The Challenges: Building A New Way to Navigate and Label Data Lakes
A major challenge in data labeling revolves around choosing the correct pieces of data to label in the first place. Many AI projects have massive data lakes full of unstructured data, and it can be challenging to sort through the many items within the data lake to choose the ones that are the most relevant and important for inclusion in a training or ground truth dataset. Traditional methods, such as basic heuristics and SQL queries, are time-consuming and manual and usually fail to pinpoint the most impactful items needed for high-quality training sets.
Consequently, many data science teams resort to smaller, less representative data samples, which degrades the accuracy and effectiveness of ML/AI models. Furthermore, such constraints slow down the model development process, impeding progress and the ability to bring advanced AI solutions to a competitive, rapidly evolving technological environment.

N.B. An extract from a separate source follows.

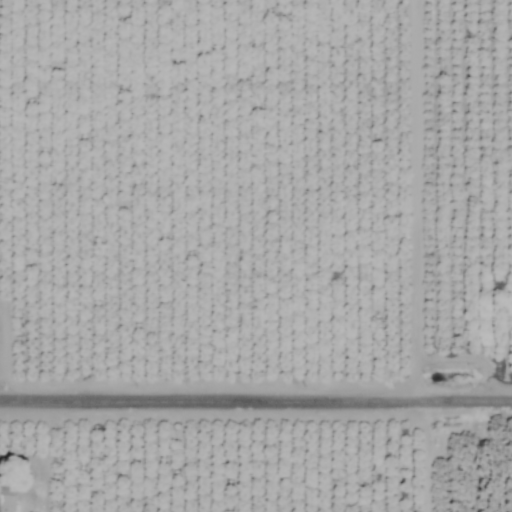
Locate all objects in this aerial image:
road: (415, 202)
crop: (256, 256)
road: (255, 404)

Because of these challenges, HumanSignal started working on a major new Label Studio Enterprise feature designed to alleviate many of these issues - Data Discovery.

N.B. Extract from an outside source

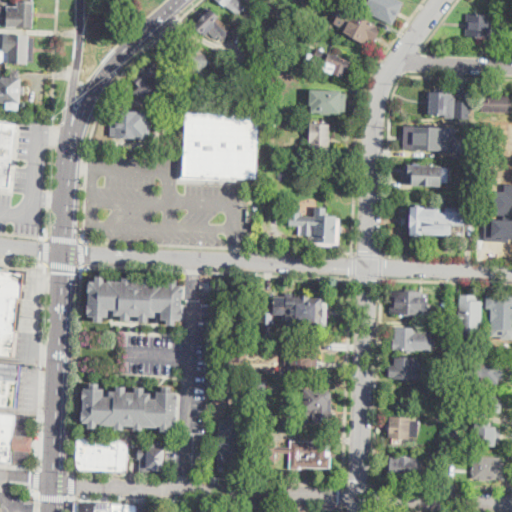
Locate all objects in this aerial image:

The Solutions: Enhancing Data Discovery with Milvus and AWS
In the process of building this new Data Discovery feature, HumanSignal turned to Zilliz’s open source offering Milvus because of its unique capability to support a wide array of indexing algorithms - a feature not commonly offered by other vector database vendors. This flexibility allowed HumanSignal to significantly enhance their semantic search functionality within their Data Discovery tool, transitioning through various indexing algorithms—from Hierarchical Navigable Small World (HNSW) for initial efficiency to DiskANN for optimized memory usage, and finally to IVF_SQ8 for improved performance.
The deployment of Milvus on Amazon Web Services (AWS) using the Elastic Kubernetes Service (EKS) further amplified this solution's efficacy. Utilizing Milvus's helm chart, HumanSignal seamlessly integrated this robust vector database into their cloud infrastructure, leveraging the scalability and reliability of AWS to support their large-scale data processing needs. This strategic combination streamlined the deployment process and ensured that the Data Discovery tool could efficiently manage and process vast amounts of data for Label Studio users.
The Results: A Streamlined Data Labeling and Enhanced Model Development
Integrating Milvus into HumanSignal's Data Discovery feature has been critical to achieving super-low latency in semantic search operations. This improvement has allowed HumanSignal to offer a streamlined new process for users to identify relevant data subsets for labeling, making the process much faster than traditional search methods. Furthermore, Milvus improved the speed and reliability of image indexing, a crucial area previously fraught with challenges. This advancement means that Data Discovery users can now enjoy faster and more dependable image processing, which has significantly boosted the quality and accuracy of their training sets, directly benefiting ML/AI model performance.
The Zilliz Milvus and AWS stack has been crucial to HumanSignal by providing a scalable and robust platform for vector data storage. It addressed the immediate challenges they faced while building their Data Discovery feature and has positioned HumanSignal for continued innovation and growth in AI and ML, underscoring the transformative power of combining cutting-edge technologies in AI and the Cloud.